### TASK TO COMPLETE:
Could you restate the entries below word for word?

[Data items]

■ ■ ■ ■ ■ ■ ■

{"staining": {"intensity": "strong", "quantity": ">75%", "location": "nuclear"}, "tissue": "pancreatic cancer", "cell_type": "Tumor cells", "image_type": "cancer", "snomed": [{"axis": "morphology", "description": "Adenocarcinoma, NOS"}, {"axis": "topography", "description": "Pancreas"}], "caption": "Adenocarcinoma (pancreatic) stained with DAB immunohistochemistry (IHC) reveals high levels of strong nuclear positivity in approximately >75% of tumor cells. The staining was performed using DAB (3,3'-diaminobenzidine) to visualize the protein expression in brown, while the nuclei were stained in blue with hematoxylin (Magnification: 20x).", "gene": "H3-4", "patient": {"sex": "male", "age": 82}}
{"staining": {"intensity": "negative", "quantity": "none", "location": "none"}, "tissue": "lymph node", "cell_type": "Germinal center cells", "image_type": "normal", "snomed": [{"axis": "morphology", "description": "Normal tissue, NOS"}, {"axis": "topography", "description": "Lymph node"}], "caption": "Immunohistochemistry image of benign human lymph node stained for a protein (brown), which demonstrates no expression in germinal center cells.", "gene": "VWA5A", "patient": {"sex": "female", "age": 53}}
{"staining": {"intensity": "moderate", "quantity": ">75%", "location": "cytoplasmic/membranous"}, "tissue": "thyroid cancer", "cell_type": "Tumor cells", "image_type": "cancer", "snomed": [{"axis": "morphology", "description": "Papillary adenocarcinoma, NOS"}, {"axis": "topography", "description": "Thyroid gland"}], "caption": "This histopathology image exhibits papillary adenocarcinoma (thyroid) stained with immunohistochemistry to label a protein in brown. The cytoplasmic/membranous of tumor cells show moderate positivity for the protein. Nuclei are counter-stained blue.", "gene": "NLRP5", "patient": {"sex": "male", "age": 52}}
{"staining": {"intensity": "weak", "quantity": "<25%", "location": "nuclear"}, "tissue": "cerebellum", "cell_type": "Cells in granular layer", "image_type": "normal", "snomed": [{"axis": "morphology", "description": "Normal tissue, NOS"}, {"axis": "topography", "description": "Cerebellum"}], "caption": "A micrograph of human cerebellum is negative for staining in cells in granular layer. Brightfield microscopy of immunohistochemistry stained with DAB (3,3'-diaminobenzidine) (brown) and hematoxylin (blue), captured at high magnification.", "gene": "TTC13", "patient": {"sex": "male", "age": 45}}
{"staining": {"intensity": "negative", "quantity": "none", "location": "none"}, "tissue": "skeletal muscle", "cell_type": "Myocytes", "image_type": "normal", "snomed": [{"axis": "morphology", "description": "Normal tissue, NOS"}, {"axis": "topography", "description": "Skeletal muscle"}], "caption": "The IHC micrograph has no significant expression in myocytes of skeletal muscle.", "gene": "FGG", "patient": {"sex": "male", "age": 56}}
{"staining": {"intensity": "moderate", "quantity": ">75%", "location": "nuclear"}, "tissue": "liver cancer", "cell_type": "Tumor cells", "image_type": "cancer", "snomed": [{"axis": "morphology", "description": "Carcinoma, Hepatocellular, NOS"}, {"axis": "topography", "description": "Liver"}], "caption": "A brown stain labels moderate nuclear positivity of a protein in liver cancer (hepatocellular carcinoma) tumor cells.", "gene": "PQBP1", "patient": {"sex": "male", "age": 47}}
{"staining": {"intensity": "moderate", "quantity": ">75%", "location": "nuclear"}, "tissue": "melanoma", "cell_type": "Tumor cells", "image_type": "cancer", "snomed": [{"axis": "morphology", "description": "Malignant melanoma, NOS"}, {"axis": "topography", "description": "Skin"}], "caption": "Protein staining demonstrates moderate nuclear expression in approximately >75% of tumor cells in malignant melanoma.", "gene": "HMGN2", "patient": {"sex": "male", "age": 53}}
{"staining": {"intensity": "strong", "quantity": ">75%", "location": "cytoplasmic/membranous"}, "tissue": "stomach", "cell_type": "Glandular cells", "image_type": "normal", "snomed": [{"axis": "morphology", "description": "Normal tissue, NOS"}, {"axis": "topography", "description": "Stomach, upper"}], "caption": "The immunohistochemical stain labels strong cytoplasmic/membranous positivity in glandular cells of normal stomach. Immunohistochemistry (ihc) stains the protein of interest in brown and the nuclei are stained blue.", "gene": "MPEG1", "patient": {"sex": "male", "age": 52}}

■ ■ ■ ■ ■ ■ ■

### SOLUTION:
{"staining": {"intensity": "strong", "quantity": ">75%", "location": "nuclear"}, "tissue": "pancreatic cancer", "cell_type": "Tumor cells", "image_type": "cancer", "snomed": [{"axis": "morphology", "description": "Adenocarcinoma, NOS"}, {"axis": "topography", "description": "Pancreas"}], "caption": "Adenocarcinoma (pancreatic) stained with DAB immunohistochemistry (IHC) reveals high levels of strong nuclear positivity in approximately >75% of tumor cells. The staining was performed using DAB (3,3'-diaminobenzidine) to visualize the protein expression in brown, while the nuclei were stained in blue with hematoxylin (Magnification: 20x).", "gene": "H3-4", "patient": {"sex": "male", "age": 82}}
{"staining": {"intensity": "negative", "quantity": "none", "location": "none"}, "tissue": "lymph node", "cell_type": "Germinal center cells", "image_type": "normal", "snomed": [{"axis": "morphology", "description": "Normal tissue, NOS"}, {"axis": "topography", "description": "Lymph node"}], "caption": "Immunohistochemistry image of benign human lymph node stained for a protein (brown), which demonstrates no expression in germinal center cells.", "gene": "VWA5A", "patient": {"sex": "female", "age": 53}}
{"staining": {"intensity": "moderate", "quantity": ">75%", "location": "cytoplasmic/membranous"}, "tissue": "thyroid cancer", "cell_type": "Tumor cells", "image_type": "cancer", "snomed": [{"axis": "morphology", "description": "Papillary adenocarcinoma, NOS"}, {"axis": "topography", "description": "Thyroid gland"}], "caption": "This histopathology image exhibits papillary adenocarcinoma (thyroid) stained with immunohistochemistry to label a protein in brown. The cytoplasmic/membranous of tumor cells show moderate positivity for the protein. Nuclei are counter-stained blue.", "gene": "NLRP5", "patient": {"sex": "male", "age": 52}}
{"staining": {"intensity": "weak", "quantity": "<25%", "location": "nuclear"}, "tissue": "cerebellum", "cell_type": "Cells in granular layer", "image_type": "normal", "snomed": [{"axis": "morphology", "description": "Normal tissue, NOS"}, {"axis": "topography", "description": "Cerebellum"}], "caption": "A micrograph of human cerebellum is negative for staining in cells in granular layer. Brightfield microscopy of immunohistochemistry stained with DAB (3,3'-diaminobenzidine) (brown) and hematoxylin (blue), captured at high magnification.", "gene": "TTC13", "patient": {"sex": "male", "age": 45}}
{"staining": {"intensity": "negative", "quantity": "none", "location": "none"}, "tissue": "skeletal muscle", "cell_type": "Myocytes", "image_type": "normal", "snomed": [{"axis": "morphology", "description": "Normal tissue, NOS"}, {"axis": "topography", "description": "Skeletal muscle"}], "caption": "The IHC micrograph has no significant expression in myocytes of skeletal muscle.", "gene": "FGG", "patient": {"sex": "male", "age": 56}}
{"staining": {"intensity": "moderate", "quantity": ">75%", "location": "nuclear"}, "tissue": "liver cancer", "cell_type": "Tumor cells", "image_type": "cancer", "snomed": [{"axis": "morphology", "description": "Carcinoma, Hepatocellular, NOS"}, {"axis": "topography", "description": "Liver"}], "caption": "A brown stain labels moderate nuclear positivity of a protein in liver cancer (hepatocellular carcinoma) tumor cells.", "gene": "PQBP1", "patient": {"sex": "male", "age": 47}}
{"staining": {"intensity": "moderate", "quantity": ">75%", "location": "nuclear"}, "tissue": "melanoma", "cell_type": "Tumor cells", "image_type": "cancer", "snomed": [{"axis": "morphology", "description": "Malignant melanoma, NOS"}, {"axis": "topography", "description": "Skin"}], "caption": "Protein staining demonstrates moderate nuclear expression in approximately >75% of tumor cells in malignant melanoma.", "gene": "HMGN2", "patient": {"sex": "male", "age": 53}}
{"staining": {"intensity": "strong", "quantity": ">75%", "location": "cytoplasmic/membranous"}, "tissue": "stomach", "cell_type": "Glandular cells", "image_type": "normal", "snomed": [{"axis": "morphology", "description": "Normal tissue, NOS"}, {"axis": "topography", "description": "Stomach, upper"}], "caption": "The immunohistochemical stain labels strong cytoplasmic/membranous positivity in glandular cells of normal stomach. Immunohistochemistry (ihc) stains the protein of interest in brown and the nuclei are stained blue.", "gene": "MPEG1", "patient": {"sex": "male", "age": 52}}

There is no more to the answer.